In a ground-breaking revelation that may well pave the way for a potential vaccine to thwart the dreaded HIV virus, researchers have found that a concoction of antibodies has the potency to keep the virus at bay for weeks.
Two studies; one conducted by scientists at Harvard University and the other carried out by U.S. government researchers found that the infusion of rare antibodies, produced by less than a fifth of people infected with HIV, tends to thwart wide array of the virus strains.
These antibodies latch onto the regions of the virus that are highly “conserved” and do not allow it to spread, reveal the studies.
“These are the Ferraris of antibodies,” lead author of the study, Dr Dan Barouch, director of the Center for Virology and Vaccine Research at Beth Israel Deaconess Medical Center and a professor at Harvard Medical School said.
“Nobody, including ourselves, has been able to develop a vaccine that can generate immune responses that are even close,” confessed Dr Barouch.
For the purpose of the study, both the research teams tested the antibodies in the rhesus monkeys infected with the Simian-human immunodeficiency virus, the monkey version of HIV virus that causes AIDS.
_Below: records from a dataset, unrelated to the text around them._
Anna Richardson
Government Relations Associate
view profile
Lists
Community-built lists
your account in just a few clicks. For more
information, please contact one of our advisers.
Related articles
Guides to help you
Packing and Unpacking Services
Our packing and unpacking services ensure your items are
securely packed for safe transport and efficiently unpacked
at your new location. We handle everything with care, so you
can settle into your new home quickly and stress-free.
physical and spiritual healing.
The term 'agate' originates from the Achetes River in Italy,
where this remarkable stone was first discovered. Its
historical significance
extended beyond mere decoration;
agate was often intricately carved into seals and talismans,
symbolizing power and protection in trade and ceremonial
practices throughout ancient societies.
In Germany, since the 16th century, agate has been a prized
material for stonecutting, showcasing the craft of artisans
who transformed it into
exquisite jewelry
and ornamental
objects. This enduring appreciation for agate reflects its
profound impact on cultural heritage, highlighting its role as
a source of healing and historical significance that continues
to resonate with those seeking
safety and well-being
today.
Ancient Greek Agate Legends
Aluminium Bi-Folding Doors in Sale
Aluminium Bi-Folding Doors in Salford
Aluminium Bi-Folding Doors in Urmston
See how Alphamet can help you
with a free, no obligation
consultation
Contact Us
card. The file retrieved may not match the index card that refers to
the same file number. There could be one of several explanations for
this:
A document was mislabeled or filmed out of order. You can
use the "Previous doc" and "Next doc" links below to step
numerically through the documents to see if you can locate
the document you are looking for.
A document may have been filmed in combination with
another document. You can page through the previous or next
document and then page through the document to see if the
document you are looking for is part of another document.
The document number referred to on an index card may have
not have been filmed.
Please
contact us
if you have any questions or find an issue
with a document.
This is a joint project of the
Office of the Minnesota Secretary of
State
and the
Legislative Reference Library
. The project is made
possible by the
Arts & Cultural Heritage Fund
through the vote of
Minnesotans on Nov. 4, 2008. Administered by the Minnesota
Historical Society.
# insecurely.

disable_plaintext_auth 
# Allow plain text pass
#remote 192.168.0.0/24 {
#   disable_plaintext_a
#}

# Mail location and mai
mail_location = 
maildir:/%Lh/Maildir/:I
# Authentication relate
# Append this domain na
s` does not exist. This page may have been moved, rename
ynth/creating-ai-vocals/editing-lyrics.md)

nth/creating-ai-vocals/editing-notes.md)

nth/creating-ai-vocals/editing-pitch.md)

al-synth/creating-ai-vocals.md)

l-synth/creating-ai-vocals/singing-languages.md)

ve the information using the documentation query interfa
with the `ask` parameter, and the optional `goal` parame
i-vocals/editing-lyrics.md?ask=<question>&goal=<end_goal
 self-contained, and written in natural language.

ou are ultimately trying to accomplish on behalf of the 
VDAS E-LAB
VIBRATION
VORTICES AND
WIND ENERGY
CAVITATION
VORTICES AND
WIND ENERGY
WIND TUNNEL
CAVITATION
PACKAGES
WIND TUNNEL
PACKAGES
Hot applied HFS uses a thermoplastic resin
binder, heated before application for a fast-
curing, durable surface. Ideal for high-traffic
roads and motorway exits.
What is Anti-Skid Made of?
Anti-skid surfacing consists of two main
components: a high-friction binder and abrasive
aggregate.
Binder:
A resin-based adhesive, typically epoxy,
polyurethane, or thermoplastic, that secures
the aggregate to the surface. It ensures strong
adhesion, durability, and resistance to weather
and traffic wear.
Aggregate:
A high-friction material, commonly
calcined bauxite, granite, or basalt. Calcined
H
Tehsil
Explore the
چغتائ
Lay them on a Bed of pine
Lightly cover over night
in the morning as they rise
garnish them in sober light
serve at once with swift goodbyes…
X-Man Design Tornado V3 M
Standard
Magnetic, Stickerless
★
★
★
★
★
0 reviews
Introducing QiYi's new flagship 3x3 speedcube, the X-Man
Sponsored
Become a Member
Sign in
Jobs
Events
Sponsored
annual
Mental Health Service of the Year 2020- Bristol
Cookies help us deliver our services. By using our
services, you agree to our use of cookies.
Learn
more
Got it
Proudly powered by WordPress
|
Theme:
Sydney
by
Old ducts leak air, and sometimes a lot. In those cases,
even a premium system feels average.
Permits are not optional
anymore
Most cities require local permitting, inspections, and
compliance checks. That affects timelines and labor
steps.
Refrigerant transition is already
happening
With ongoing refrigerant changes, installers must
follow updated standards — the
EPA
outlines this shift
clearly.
The Harvard study revealed that an antibody called PGT121 was the most efficacious. The antibody reduced the virus to untraceable levels in 16 of 18 monkeys within a seven day period.
“Basically, that antibody, given either alone or in combination, resulted in a dramatic effect,” Barouch said.
The other study conducted by scientists at the National Institute of Allergy and Infectious Diseases, a part of the National Institutes of Health, revealed analogous results.
While the initial results are encouraging, these antibodies have to be tested in humans now. Another area of research that needs to be explored is the usage of these antibodies in combination with antiretroviral treatments.
Dr Barouch strongly believes that such a combination will have a great impact as antiretroviral drugs kill the machinery used by the HIV virus to replicate itself while the antibodies attack the free virus particles in the blood as well as in cells.